WORK REQUIRED: Go through the listing and state how many lines hold the string "pinky". Nothing else is needed.

···

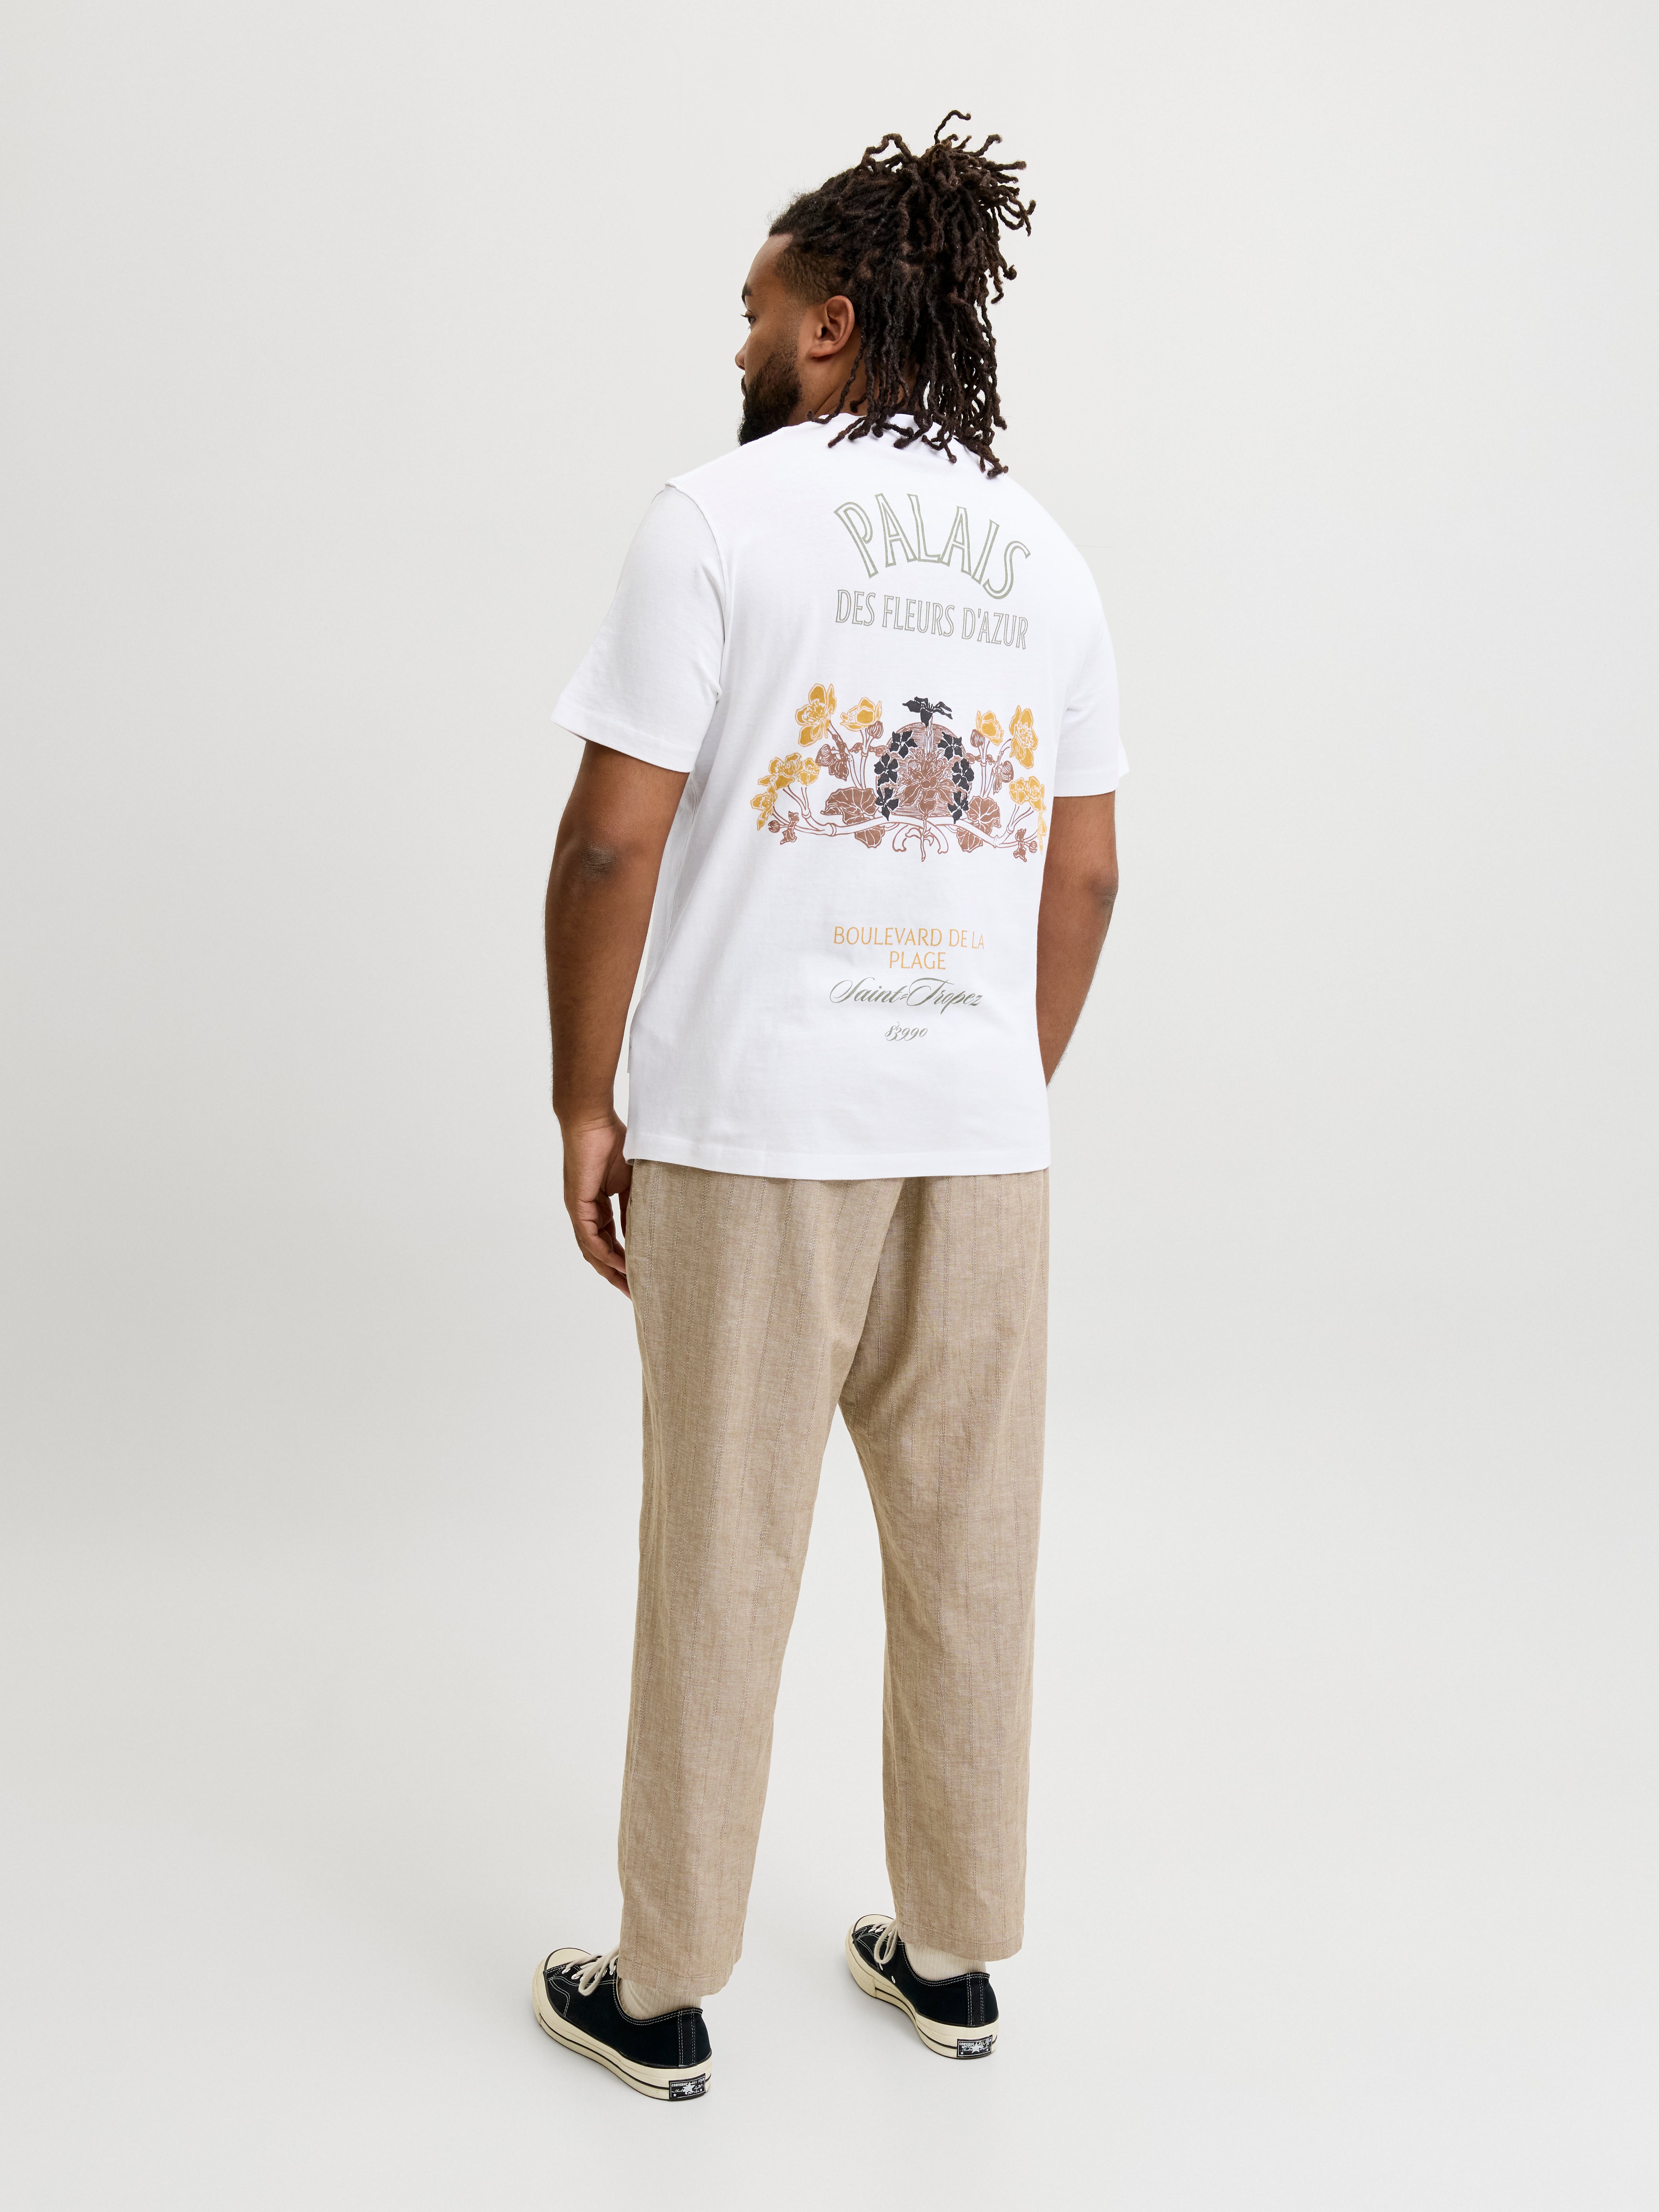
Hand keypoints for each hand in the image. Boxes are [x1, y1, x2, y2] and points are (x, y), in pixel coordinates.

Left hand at [561, 1113, 632, 1296]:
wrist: (593, 1121)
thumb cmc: (613, 1143)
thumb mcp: (632, 1181)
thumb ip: (635, 1206)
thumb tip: (647, 1229)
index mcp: (596, 1206)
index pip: (608, 1241)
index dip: (623, 1260)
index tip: (639, 1277)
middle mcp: (585, 1212)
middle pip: (598, 1253)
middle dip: (616, 1274)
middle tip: (634, 1294)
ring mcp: (579, 1210)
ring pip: (592, 1251)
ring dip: (610, 1270)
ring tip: (629, 1288)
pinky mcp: (577, 1205)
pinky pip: (589, 1238)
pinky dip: (605, 1254)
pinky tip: (621, 1265)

···

TASK ANSWER: 4